EXERCISES:
- a) List every function name that the thread on UTF-8 encoding mentions, giving each one only once.
- b) Write the next part of the thread on UTF-8 encoding, starting right after its last sentence.

Use utf-8 encoding indenpendent of the system locale
Closed this issue · 5 comments
By the documentation of Data.Text.IO.readFile
, unexpected system locale will cause invalid argument (invalid byte sequence)
error.
In fact, on my computer whose locale is gb2312, and typst-hs
will throw that error if input file is in gb2312, or give wrong character if input file is utf-8.
(I can change my locale, but this is...not robust.)
Maybe one need System.IO.hSetEncoding
or something similar.
Is it documented that typst requires UTF-8?
I don't know, sorry. But Data.Text.readFile
can't handle non utf-8 files correctly either, so it must be a bug.
Here's the documentation for Data.Text.readFile
:
Beware that this function (similarly to readFile) is locale-dependent. Unexpected system locale may cause your application to read corrupted data or throw runtime exceptions about "invalid argument (invalid byte sequence)" or "invalid argument (invalid character)". This is also slow, because GHC first converts an entire input to UTF-32, which is afterwards converted to UTF-8.

Rendered images paired with their source text:
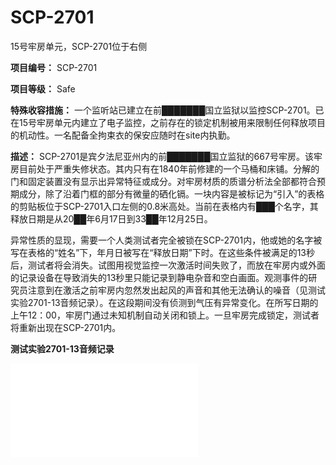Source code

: # SCP-2701
                        




15号牢房单元，SCP-2701位于右侧



**项目编号：** SCP-2701

**项目等级：** Safe

**特殊收容措施：** 一个监听站已建立在前███████国立监狱以监控SCP-2701。已在15号牢房单元内建立了电子监控，之前存在的锁定机制被用来限制任何释放项目的机动性。一名配备全拘束衣的保安应随时在site内执勤。

**描述：** SCP-2701是宾夕法尼亚州内的前███████国立监狱的667号牢房。该牢房目前处于严重失修状态。其内只有在1840年前修建的一个马桶和床铺。分解的门和固定装置没有显示出异常特征或成分。对牢房材质的质谱分析法全部都符合预期成分，除了沿着门框的部分有微量的硒化镉。一块内容是被标记为“引入”的表格的剪贴板位于SCP-2701入口左侧的0.8米高处。当前在表格内有███个名字，其释放日期是从20██年6月17日到33██年12月25日。

异常性质的显现，需要一个人类测试者完全被锁在SCP-2701内，他或她的名字被写在表格的“姓名”下，年月日被写在“释放日期”下时。在这些条件被满足的13秒后，测试者将会消失。试图用视觉监控一次激活时间失败了，而放在牢房内或外面的记录设备在导致消失的13秒里只能记录到静电杂音和空白画面。观测事件的研究员注意到在激活之前牢房内忽然发出起风的声音和其他无法确认的噪音（见测试实验2701-13音频记录）。在这段期间没有侦测到气压有异常变化。在所写日期的上午12：00，牢房门通过未知机制自动关闭和锁上。一旦牢房完成锁定，测试者将重新出现在SCP-2701内。

**测试实验2701-13音频记录** 

<iframe frameborder='0' scrolling='auto' class='html-block-iframe' src='/scp-2701/html/5c9bc4cd40556879dc50f5dd0d2b7cacf91be918-1816197391135277943' allowtransparency='true' />

初次实验因为重新出现的测试者显示出了并发的精神行为障碍而毫无结果。典型的精神病症状包括痴呆、黑夜恐怖症、畏光、寂静恐惧症、噪音恐惧症、幽闭恐惧症、广场恐惧症、被触恐惧症、紧张性抑郁障碍和厌食。被解剖的测试者没有在一次激活事件中显示出物理变化，包括老化。

随后的短期实验显示出测试者在一次激活事件中在有意识的情况下经历了完整的感官剥夺。在消失期间，测试者所感知到的时间流逝速度会被明显拉长，约在300倍和400倍左右。测试者的心理创伤在2701的效应下会快速积累。心理学家的理论认为，由于缺少任何外部刺激，测试者的意志中的理性思维结构被摧毁以试图减轻压力，导致认知关闭或加快了理智丧失。经历超过2小时事件的测试者（测试者预估事件：25-33天）通常显示出彻底的心理崩溃。


> **采访I-2701-1-R-7** 
> 
> **受访者：** D-77391-西班牙裔男性，34岁，因谋杀被逮捕，因为有被单独监禁的经验而被选择用于实验
**采访者：** Simon博士
**前言：** D-77391经历了15分钟的激活事件。调查在D-77391从SCP-2701移出后6小时进行。和之前的测试者相比，D-77391在实验后显示出较少的认知退化和精神错乱。
> 
> **<记录开始，█/██/████ ████>** 
> 
> **Simon博士：** 请描述你被SCP-2701影响时的经历。
> 
> **D-77391：** 求求你，求求你别让我再进去。
> 
> **Simon博士：** D-77391，你在试验后调查的合作是非自愿的。描述你被SCP-2701影响时的经历。
> 
> **D-77391：** 那是地狱……我在地狱里。
> 
> **Simon博士：** ████████，护送D-77391回到SCP-2701进行第二次实-
> 
> **D-77391：** 不！等等！我正要告诉你！那里什么都没有！那是虚空。那里黑暗又寂静而且……而且……空虚。
> 
> **Simon博士：** 请说清楚。
> 
> *D-77391停顿让自己平静下来。* 
> 
> **D-77391：** 我可以思想，但没什么变化。不过那是我唯一能做的事。我什么都看不见，什么都听不见……甚至什么也感觉不到。我不能睡。我不能呼吸。我不认为我有身体，只有我的思想和记忆和……虚无。
> 
> **Simon博士：** 那你意识很清楚？
> 
> **D-77391：** 我注意到时间……我不知道多久……它会停止。我试着抓住……什么。试着尖叫……如果不是送我进去的博士告诉我的话，我一定丧失意志了。
> 
> **Simon博士：** 哪个博士？
> 
> **D-77391：** 白肤金发。戴着眼镜的高个子。
> 
> **Simon博士：** 哦，是的。████博士告诉你什么了？
> 
> *D-77391变得担忧并开始慢慢摇椅子。* 
> 
> **D-77391：** 他告诉我无论感觉到什么，我都会回来的。他告诉我不会永久呆在那。
> 
> **Simon博士：** 我觉得就到这吧。你还有什么要补充的么？
> 
> **D-77391：** 我在里面呆了多久？
> 
> **Simon博士：** 15分钟。
> 
> **D-77391：** 等等……什么？
> 
> **Simon博士：** 你经历了一次15分钟的事件。
> 
> *D-77391明显变得痛苦。* 
> 
> **D-77391：** 不，不，不。那不可能。我起码过了好几个星期……
> 
> **Simon博士：** 77391，你可以离开了。
> 
> **D-77391：** 不，这不是真的……黑暗抓住了我*[听不清的低语声]* 
> 
> **Simon博士：** ████████，请带77391回他的隔间。这次采访结束了。
> 
> **D-77391：** 不……不……不要再次孤单一人……求你……
> 
> *此时，D-77391开始哭泣并拒绝进一步回应。医疗人员赶到镇静了测试者并将其送回D级人员关押区。D-77391在28小时后，在一次导致他大脑严重缺氧的自杀尝试后被处决。* 
> 
> *████博士被重指派到Site 38，并因为违反实验协议进行了长达6个月的停职。* 
> 
> **<记录结束>** 
> 



SCP-2701内视图



**附录：** SCP-2701首次引起基金会注意是在1970年，在发现了████████ █████案的辩护证据之后，当时该案的一名重复重罪罪犯在███████国立监狱服无期徒刑。公设辩护律师想和委托人进行一次会面以讨论释放日期，但是被监狱看守Samuel Decard多次拒绝。当Decard先生给出大量现金要求律师放弃联络他的委托人后，律师从当地执法机构寻求帮助，并也被Decard先生所拒绝。随后一支SWAT小组被派出并强行突入设施中。

尽管应该有137名长期服刑犯，调查者没有发现人类居住的迹象，且设施也严重失修。唯一的居民只有Decard先生，他平静的向警察投降。现场的证据显示他长期住在犯人管理办公室内。当问及失踪的犯人的状况和位置时，Decard先生欣然解释说他把他们都关到667号牢房内，并详细解释了激活程序。现场的记录指出Decard先生使用监狱经费来贿赂巡视员，被告律师和前雇员以阻止调查。一名潜伏在费城第9警区的特工通知了基金会指挥部并启动了封锁程序。


> **采访I-2701-P-1** 
**受访者：** Samuel Decard - 白人男性，57岁，███████国立监狱的行政管理官员
**采访者：** 特工█████
**前言：** 调查在Decard先生被送入基金会监管下后作为标准引入程序的一部分进行。
> 
> **<记录开始，█/██/1970 ████>** 
> 
> **特工█████：** 我参阅了从████到现今所放出的记录。似乎███████是███████国立监狱释放犯人的最后一个月。
> 
> **Samuel Decard：** 既然你是那种做了很多调查的人。我确定你已经知道为什么。
> 
> **特工█████：** 你的女儿。
> 
> **Samuel Decard：** Emily。
> 
> **特工█████：** 这就是你把SCP-2701用在████ ████████████上的原因么？
> 
> **Samuel Decard：** 我看过他的眼睛一次。就在实验之后。之前有没见过一个真正怪物的脸，孩子？
> 
> **特工█████：** 我不太确定，不。
> 
> **Samuel Decard：** 那他就是了。我看着他的眼睛，我看到一个选择成为野兽的人。我想要他烂在我能找到的最深，最黑的洞里。你知道如何击溃一只禽兽么？
> 
> **特工█████：** 不，Decard先生。
> 
> **Samuel Decard：** 你拿走它的希望。把它放在一个角落里然后封住所有的出口。让恐惧渗入。万物都害怕死亡。击溃野兽会让它更害怕活着。
> 
> **特工█████：** 在████████████死在狱中后呢？
> 
> *Decard先生在开口前盯着特工█████数秒。* 
> 
> **Samuel Decard：** 我就是冲他来的，不过当他死了后……我无法再看我周围的这些野兽。我甚至在想到他们时就感到恶心。那时我开始给守卫放假并移动罪犯。
> 
> **特工█████：** 你一个人把所有罪犯放入667号牢房里？
> 
> **Samuel Decard：** 是的。
> 
> **特工█████：** 你用了多久？
> 
> **Samuel Decard：** 一开始很快。他们以为这只是禁闭。他们太早就注意到其他人没回来了。他们每个人都是杀人犯，畜生和抢劫犯，不过我带他们去667号牢房时只有一丝犹豫。他们是最早的我不得不用血腥方式带去的家伙。
> 
> **特工█████：** 什么意思？
> 
> **Samuel Decard：** 电击刺激还不够，我不得不使用管子。其他人很快明白了。他们明白监狱变得更空更安静。他们看见我带走人然后从没再回来。我很少给他们吃东西，所以他们即使很愤怒也因为饥饿而无法用他们的力量造成什么损害。这麻烦的工作持续了几个星期。每次带走人都是一次战斗。我甚至有几次挂了彩。
> 
> *Decard先生解开他的衬衫。他的腹部右侧和下部有4道2-3厘米的伤疤。* 
> 
> **特工█████：** 你没找医生么？
> 
> **Samuel Decard：** 不，我去医务室把伤口缝合，不过在那之后我放缓了速度。我在挑选犯人时更有选择性。我看着恐惧弥漫在各个单元里。在我分发食物时我寻找那些辩护和祈求或在他们的牢房里缩成一团的人。他们哭泣并小便失禁，但是很少反抗。
> 
> **特工█████：** 还有其他意外么？
> 
> **Samuel Decard：** 很少。我很有耐心，饥饿，污秽与恐惧会在我找上他们之前先击溃他们。少数人试图挖地道逃跑，不过我会留下尸体作为警告。
> 
> **特工█████：** 警告是什么意思？
> 
> **Samuel Decard：** 他们得明白出去的唯一方法就是通过我。里面都已经腐烂了而通向15号单元的路都被我带去的人给弄脏了。少数人在头上挨了一下之后还在无力的抵抗。那会他们都不剩几口气了。
> 
> **特工█████：** 那么时间总共是？
> 
> **Samuel Decard：** 我做完这些用了2个月又6天。████ ███████是最后一个，他什么都没说，也没看我。
> 
> **特工█████：** 最后一个问题，Decard先生。你怎么创造SCP-2701的？
> 
> **Samuel Decard：** 哦，我没有创造它，孩子。我有帮手。
> 
> **特工█████：** 请解释。
> 
> **Samuel Decard：** 试着想象憎恶和悲痛对某些东西来说就是货币。当我愿意付出代价，帮手就会找到我。
> 
> **<记录结束>** 
> 



« [SCP-2700](/scp-2700) | SCP-2701 | [SCP-2702](/scp-2702) »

ANSWERS BY ITEM:
- a)
Data.Text.IO.readFile
System.IO.hSetEncoding
Data.Text.readFile
readFile

- b)
It's locale-dependent, so I would have thought its expected behavior would be to use your locale's encoding. I would expect that it would produce bad results with your locale and a UTF-8 encoded text (that is not a bug). What is unexpected (and maybe a bug in readFile
?) is if it cannot properly handle files encoded in your system locale's encoding.
Looking at the code, the typst command line tool seems to presuppose that its input is UTF-8 encoded, so it might? make sense for us to do the same rather than using Data.Text.readFile
.
From what the docs say, it would be more efficient to read input as a bytestring and then decode UTF-8 than to use readFile
+ hSetEncoding
.